**Task item:** Copy out the full news article about Gavin Williamson's evidence on the January 2021 school closures, word for word.

Boris Johnson closed schools in Covid panic, says Gavin Williamson

Boris Johnson made a “panicked” decision to close schools in January 2021, Gavin Williamson has told the Covid Inquiry.

Mr Williamson, who was the education secretary at the time, said that he considered resigning from his role because of the decision, which he criticised as having been “made without having children’s interests front and centre”.

Mr Johnson announced schools would shut on Jan 4 2021, hours after he told parents it was safe to send their children back to the classroom.

In his witness statement, one of hundreds of documents published by the inquiry this week, Mr Williamson said: “I still believe that the decision did not sufficiently take children’s interests or well-being into account. I believe that the decision to close schools in January 2021 was not required. It was a panic decision, made without having children’s interests front and centre.”

Mr Williamson, who resigned as a government minister last year after bullying claims were made against him, also said in his written evidence that Mr Johnson did not give his advice to keep schools open “sufficient weight”.

The inquiry was also told that Mr Johnson said he hoped a new Covid test would “get Whitehall and the whole British army of bludgers and skivers back into the office”.

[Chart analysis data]

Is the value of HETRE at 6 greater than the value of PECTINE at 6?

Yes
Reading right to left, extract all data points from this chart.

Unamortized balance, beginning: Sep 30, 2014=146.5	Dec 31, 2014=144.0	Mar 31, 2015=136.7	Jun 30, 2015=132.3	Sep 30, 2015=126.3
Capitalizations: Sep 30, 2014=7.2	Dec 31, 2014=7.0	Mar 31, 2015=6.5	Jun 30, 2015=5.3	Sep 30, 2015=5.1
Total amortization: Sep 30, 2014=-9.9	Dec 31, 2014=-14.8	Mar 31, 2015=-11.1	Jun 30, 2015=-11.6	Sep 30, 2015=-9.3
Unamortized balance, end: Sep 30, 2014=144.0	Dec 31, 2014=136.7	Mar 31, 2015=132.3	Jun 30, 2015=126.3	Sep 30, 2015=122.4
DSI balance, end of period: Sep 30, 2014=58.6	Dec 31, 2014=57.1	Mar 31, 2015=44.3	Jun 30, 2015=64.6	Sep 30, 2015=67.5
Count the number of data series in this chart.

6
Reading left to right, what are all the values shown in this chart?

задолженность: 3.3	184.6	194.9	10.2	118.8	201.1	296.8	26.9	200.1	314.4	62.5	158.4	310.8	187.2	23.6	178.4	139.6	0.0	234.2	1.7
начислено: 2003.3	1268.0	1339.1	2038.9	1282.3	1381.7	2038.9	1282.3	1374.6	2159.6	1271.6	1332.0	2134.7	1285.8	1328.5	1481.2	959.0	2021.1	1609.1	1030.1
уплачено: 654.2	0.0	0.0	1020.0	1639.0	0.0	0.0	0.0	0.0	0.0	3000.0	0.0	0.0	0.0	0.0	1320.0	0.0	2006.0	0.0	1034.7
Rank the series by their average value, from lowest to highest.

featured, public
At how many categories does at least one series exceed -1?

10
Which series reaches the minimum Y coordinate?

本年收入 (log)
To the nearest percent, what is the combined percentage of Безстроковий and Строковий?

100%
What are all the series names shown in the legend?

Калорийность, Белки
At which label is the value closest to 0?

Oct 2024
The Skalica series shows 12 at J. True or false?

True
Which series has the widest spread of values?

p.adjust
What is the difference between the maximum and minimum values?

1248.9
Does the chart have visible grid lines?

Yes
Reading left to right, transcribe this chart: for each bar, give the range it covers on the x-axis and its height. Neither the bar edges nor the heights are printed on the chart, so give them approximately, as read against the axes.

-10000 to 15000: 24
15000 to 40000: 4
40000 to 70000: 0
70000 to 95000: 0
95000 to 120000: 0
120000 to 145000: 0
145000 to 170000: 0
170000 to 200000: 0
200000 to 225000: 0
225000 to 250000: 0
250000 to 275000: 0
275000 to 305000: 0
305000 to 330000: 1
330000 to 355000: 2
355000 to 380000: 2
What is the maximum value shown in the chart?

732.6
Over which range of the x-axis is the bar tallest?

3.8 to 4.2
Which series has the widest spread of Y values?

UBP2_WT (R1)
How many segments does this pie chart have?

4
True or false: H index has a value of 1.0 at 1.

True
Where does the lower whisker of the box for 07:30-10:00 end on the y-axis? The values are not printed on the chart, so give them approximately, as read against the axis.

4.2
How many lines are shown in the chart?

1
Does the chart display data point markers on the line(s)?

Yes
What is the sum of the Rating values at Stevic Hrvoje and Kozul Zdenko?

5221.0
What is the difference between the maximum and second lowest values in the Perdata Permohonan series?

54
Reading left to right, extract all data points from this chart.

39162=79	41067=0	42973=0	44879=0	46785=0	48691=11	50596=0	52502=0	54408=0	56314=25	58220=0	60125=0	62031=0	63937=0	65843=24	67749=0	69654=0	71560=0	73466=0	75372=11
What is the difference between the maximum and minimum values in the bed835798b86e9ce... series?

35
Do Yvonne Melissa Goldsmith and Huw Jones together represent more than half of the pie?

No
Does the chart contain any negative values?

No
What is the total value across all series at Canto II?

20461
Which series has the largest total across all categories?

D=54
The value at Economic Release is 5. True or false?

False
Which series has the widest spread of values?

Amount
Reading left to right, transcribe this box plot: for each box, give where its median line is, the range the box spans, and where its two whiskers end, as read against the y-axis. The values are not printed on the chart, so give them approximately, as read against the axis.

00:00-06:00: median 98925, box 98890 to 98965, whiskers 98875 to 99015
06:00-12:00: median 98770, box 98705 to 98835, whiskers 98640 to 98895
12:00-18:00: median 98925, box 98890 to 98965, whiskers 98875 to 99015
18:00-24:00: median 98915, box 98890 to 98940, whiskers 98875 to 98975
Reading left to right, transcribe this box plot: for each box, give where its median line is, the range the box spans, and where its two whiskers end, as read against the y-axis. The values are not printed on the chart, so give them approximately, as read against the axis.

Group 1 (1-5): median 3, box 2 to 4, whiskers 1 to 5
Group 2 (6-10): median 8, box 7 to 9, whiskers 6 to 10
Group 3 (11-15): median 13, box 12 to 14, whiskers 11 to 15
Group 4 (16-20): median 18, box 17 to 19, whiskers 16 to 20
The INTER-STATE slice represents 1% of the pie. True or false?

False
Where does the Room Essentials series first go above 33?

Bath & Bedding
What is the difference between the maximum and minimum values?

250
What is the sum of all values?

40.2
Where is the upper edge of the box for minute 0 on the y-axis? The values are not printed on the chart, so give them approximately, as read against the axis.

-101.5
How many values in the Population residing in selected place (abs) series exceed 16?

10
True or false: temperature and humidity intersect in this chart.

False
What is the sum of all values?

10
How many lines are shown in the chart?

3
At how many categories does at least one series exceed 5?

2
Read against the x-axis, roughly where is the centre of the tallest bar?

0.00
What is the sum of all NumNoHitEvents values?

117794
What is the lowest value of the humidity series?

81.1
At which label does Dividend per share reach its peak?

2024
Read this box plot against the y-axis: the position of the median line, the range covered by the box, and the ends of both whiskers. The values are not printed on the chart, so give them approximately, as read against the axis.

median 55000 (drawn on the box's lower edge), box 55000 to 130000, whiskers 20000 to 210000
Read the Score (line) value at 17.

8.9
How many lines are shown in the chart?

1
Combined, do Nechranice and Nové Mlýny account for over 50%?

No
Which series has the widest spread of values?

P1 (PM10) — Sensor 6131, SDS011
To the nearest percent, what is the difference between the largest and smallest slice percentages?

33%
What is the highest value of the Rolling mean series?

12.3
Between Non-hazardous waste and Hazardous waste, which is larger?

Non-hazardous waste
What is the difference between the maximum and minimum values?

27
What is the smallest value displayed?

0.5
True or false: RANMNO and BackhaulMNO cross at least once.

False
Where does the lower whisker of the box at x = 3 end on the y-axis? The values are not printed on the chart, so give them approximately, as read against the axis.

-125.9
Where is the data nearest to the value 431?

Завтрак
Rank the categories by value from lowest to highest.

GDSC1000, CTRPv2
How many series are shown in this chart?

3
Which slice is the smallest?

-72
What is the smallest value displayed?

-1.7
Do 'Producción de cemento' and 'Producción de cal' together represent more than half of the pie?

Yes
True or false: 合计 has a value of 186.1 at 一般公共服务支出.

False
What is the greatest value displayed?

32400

**Finished exercise:**
Boris Johnson closed schools in Covid panic, says Gavin Williamson

Boris Johnson made a “panicked” decision to close schools in January 2021, Gavin Williamson has told the Covid Inquiry.

Mr Williamson, who was the education secretary at the time, said that he considered resigning from his role because of the decision, which he criticised as having been “made without having children’s interests front and centre”.

Mr Johnson announced schools would shut on Jan 4 2021, hours after he told parents it was safe to send their children back to the classroom.

In his witness statement, one of hundreds of documents published by the inquiry this week, Mr Williamson said: “I still believe that the decision did not sufficiently take children’s interests or well-being into account. I believe that the decision to close schools in January 2021 was not required. It was a panic decision, made without having children’s interests front and centre.”

Mr Williamson, who resigned as a government minister last year after bullying claims were made against him, also said in his written evidence that Mr Johnson did not give his advice to keep schools open “sufficient weight”.

The inquiry was also told that Mr Johnson said he hoped a new Covid test would “get Whitehall and the whole British army of bludgers and skivers back into the office”.